I'd stick with yarns that can be washed (kids spit and pee and poop on everything). Wools are nice if they're very soft wools. I tend to stay away from pinks and baby blues -- there's already too many of them in the world and if you give a non-gendered color, the possibility exists that the gift can be used for a second or third child later.

My favorite baby gift is a "Baby Surprise Jacket" by Elizabeth Zimmerman -- it's a great pattern and can use practically any yarn. The only drawback to be aware of is that some parents are uptight about buttons.

Grace and Peace,
`tim

PeterMark's picture

If I were in your position,

If I were in your position, I would wander on in to the LYS and ask the nice ladies that work there.

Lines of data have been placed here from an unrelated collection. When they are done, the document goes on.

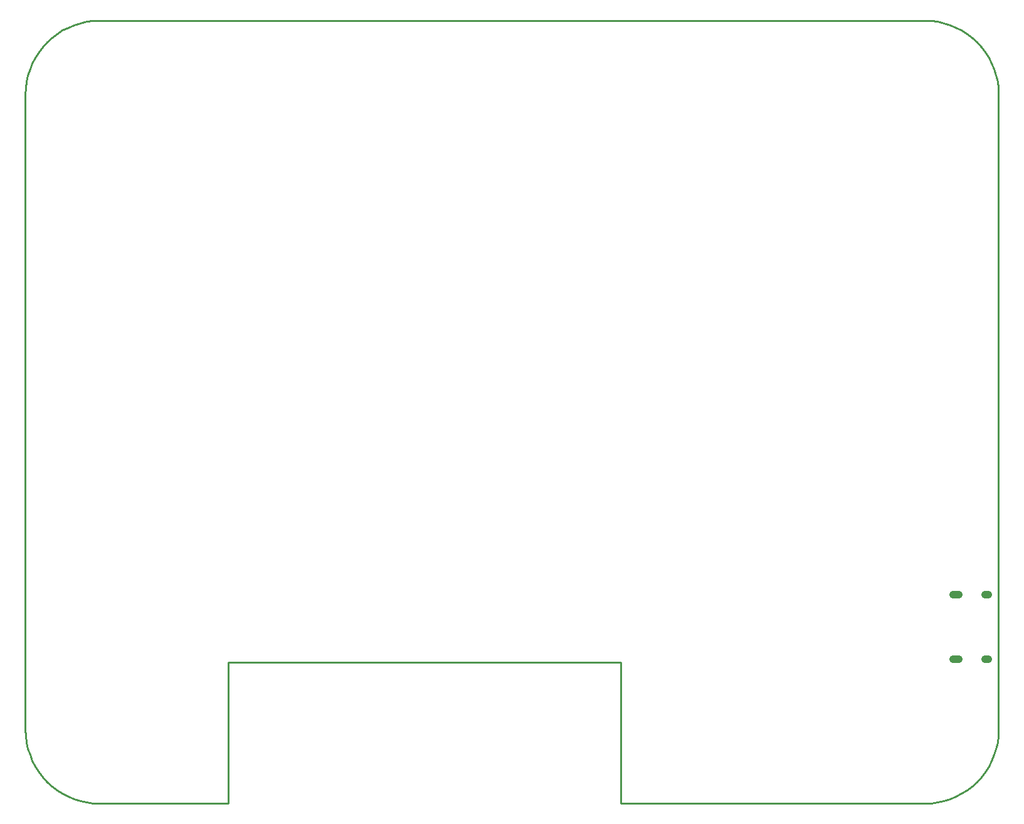
<source format=gbr>
G04 EAGLE Gerber RS-274X export*
G75*
%MOMM*%
%FSLAX34Y34*%
%LPD*%
%INMilling*%
%IPPOS*%
%AMOC8*
5,1,8,0,0,1.08239X$1,22.5*%
G01*
%ADD10C,1.000000*%
%ADD11C,0.254000*%


D10*
X1260000Y281800D02*
X1253000Y281800D01*
X1296249Y195300D02*
X1300249Y195300D01*
X1300339Y281863D02*
X1296339Y281863D01*
X1260000Y195300D02*
X1253000Y195300D01*
D11*
X0Y100000D02*
X381Y91284D01*
X1519Y82635D01*
X3407Y74118D01*
X6031Y65798D01*
X9369Y57738D01*
X13397Y50000D01*
X18085Y42642D01*
X23396Y35721D01*
X29289Y29289D01*
X35721Y23396D01*
X42642Y18085D01*
X50000Y13397D01*
X57738Y9369D01*
X65798Y6031D01*
X74118Y3407D01*
X82635Y1519D01*
X91284Y381D01*
X100000Y0D01*
X274000Y0D01*
X274000Y191000D01*
X804000Y191000D01*
X804000Y0D01*
X1214000Y0D01*
X1222716Y381D01*
X1231365Y1519D01*
X1239882Y3407D01*
X1248202Y6031D01*
X1256262Y9369D01*
X1264000Y13397D01*
X1271358Y18085D01*
X1278279Y23396D01*
X1284711Y29289D01*
X1290604Y35721D01*
X1295915Y42642D01*
X1300603Y50000D01*
X1304631Y57738D01*
X1307969Y65798D01*
X1310593Y74118D01*
X1312481Y82635D01*
X1313619Y91284D01*
X1314000Y100000D01*
X1314000Y958000D01*
X1313619Y966716D01*
X1312481Y975365D01*
X1310593Y983882D01*
X1307969Y992202D01*
X1304631Y1000262D01*
X1300603Y1008000D01*
X1295915Y1015358D01*
X1290604Y1022279D01*
X1284711Y1028711D01*
X1278279Y1034604D01*
X1271358Y1039915D01*
X1264000Y1044603D01*
X1256262Y1048631D01*
X1248202Y1051969D01*
X1239882Y1054593D01*
X1231365Y1056481D01*
X1222716Y1057619D01*
X1214000Y1058000D01*
X100000Y1058000D01*
X91284Y1057619D01*
X82635Y1056481D01*
X74118Y1054593D01*
X65798Y1051969D01*
X57738Y1048631D01*
X50000Y1044603D01*
X42642Y1039915D01*
X35721Y1034604D01*
X29289Y1028711D01*
X23396Y1022279D01*
X18085Y1015358D01*
X13397Y1008000D01*
X9369Y1000262D01*
X6031Y992202D01*
X3407Y983882D01*
X1519Y975365D01*
X381Y966716D01*
X0Y958000D01*
X0Y100000D01*
M02*

</source>
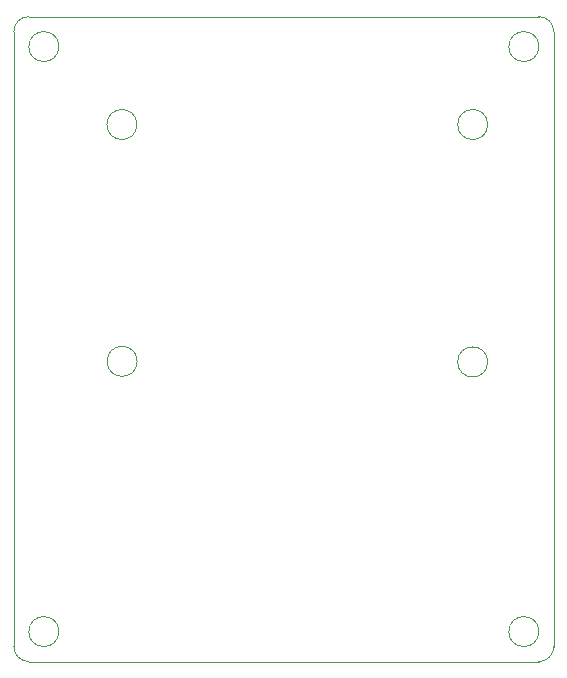
<source format=gbr>
G04 #@! TF.GenerationSoftware,KiCad,Pcbnew,5.1.5-52549c5~84~ubuntu19.10.1*
G04 #@! TF.CreationDate,2020-09-03T13:43:05+03:00*
G04 #@! TF.ProjectId,hymTracker,68796d54-7261-4636-9b65-722e6b696361,rev?*
G04 #@! TF.SameCoordinates,Original*
G04 #@! TF.FileFunction,Profile,NP*
%FSLAX46Y46*%
G04 Gerber Fmt 4.6, Leading zero omitted, Abs format (unit mm)*
G04 Created by KiCad (PCBNEW 5.1.5-52549c5~84~ubuntu19.10.1) date 2020-09-03 13:43:05*
%MOMM*%
%LPD*%
G04 APERTURE LIST*
%ADD10C,0.050000*%
G04 APERTURE END LIST*
D10*
X97270000Y-71150000D02*
G75*
G03X97270000Y-71150000I-1270000J0D01*
G01*
X67590000Y-71100000D02*
G75*
G03X67590000Y-71100000I-1270000J0D01*
G01*
X97270000Y-51050000D02*
G75*
G03X97270000Y-51050000I-1270000J0D01*
G01*
X67570000Y-51050000D02*
G75*
G03X67570000Y-51050000I-1270000J0D01*
G01*
X101600000Y-93980000D02*
G75*
G03X101600000Y-93980000I-1270000J0D01*
G01*
X60960000Y-93980000D02*
G75*
G03X60960000Y-93980000I-1270000J0D01*
G01*
X60960000Y-44450000D02*
G75*
G03X60960000Y-44450000I-1270000J0D01*
G01*
X101600000Y-44450000D02*
G75*
G03X101600000Y-44450000I-1270000J0D01*
G01*
X102870000Y-95250000D02*
G75*
G02X101600000Y-96520000I-1270000J0D01*
G01*
X58420000Y-96520000D02*
G75*
G02X57150000Y-95250000I0J1270000D01*
G01*
X57150000Y-43180000D02*
G75*
G02X58420000Y-41910000I1270000J0D01*
G01*
X101600000Y-41910000D02*
G75*
G02X102870000Y-43180000I0J-1270000D01*
G01*
X102870000Y-95250000D02*
X102870000Y-43180000D01*
X58420000Y-96520000D02*
X101600000Y-96520000D01*
X57150000Y-43180000D02*
X57150000Y-95250000D01*
X101600000Y-41910000D02*
X58420000Y-41910000D01*
M02*

</source>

They'd be happy to help, sell you the right sized needles, sell you a pattern or two, sell you some "baby" yarn, etc. If this is your friend's first baby, a blanket is always nice. Any sized needles any sized yarn. Baby blankets are actually a favorite for me to make with Wool-Ease - it's wool so it's warm, but it's acrylic, so it's machine washable.

Good luck.

Peter

Making something small is

Making something small is not a problem, but make sure you knit things in a fibre that can withstand a lot of washing. Babies are wonderful, but they have a bad habit of puking over everything.

PeterMark's picture

My experience has been they

My experience has been they don't just puke. Wherever they have a hole in them, there's a probability that they will leak something out of that hole. Anything that leaks out of any of those holes will need to be laundered.

Just my 2-cents.

Peter

MMario's picture

Wherever they aren't leaking

Wherever they aren't leaking they smear with food.

It's my experience too, but

It's my experience too, but I was trying not to be too graphic!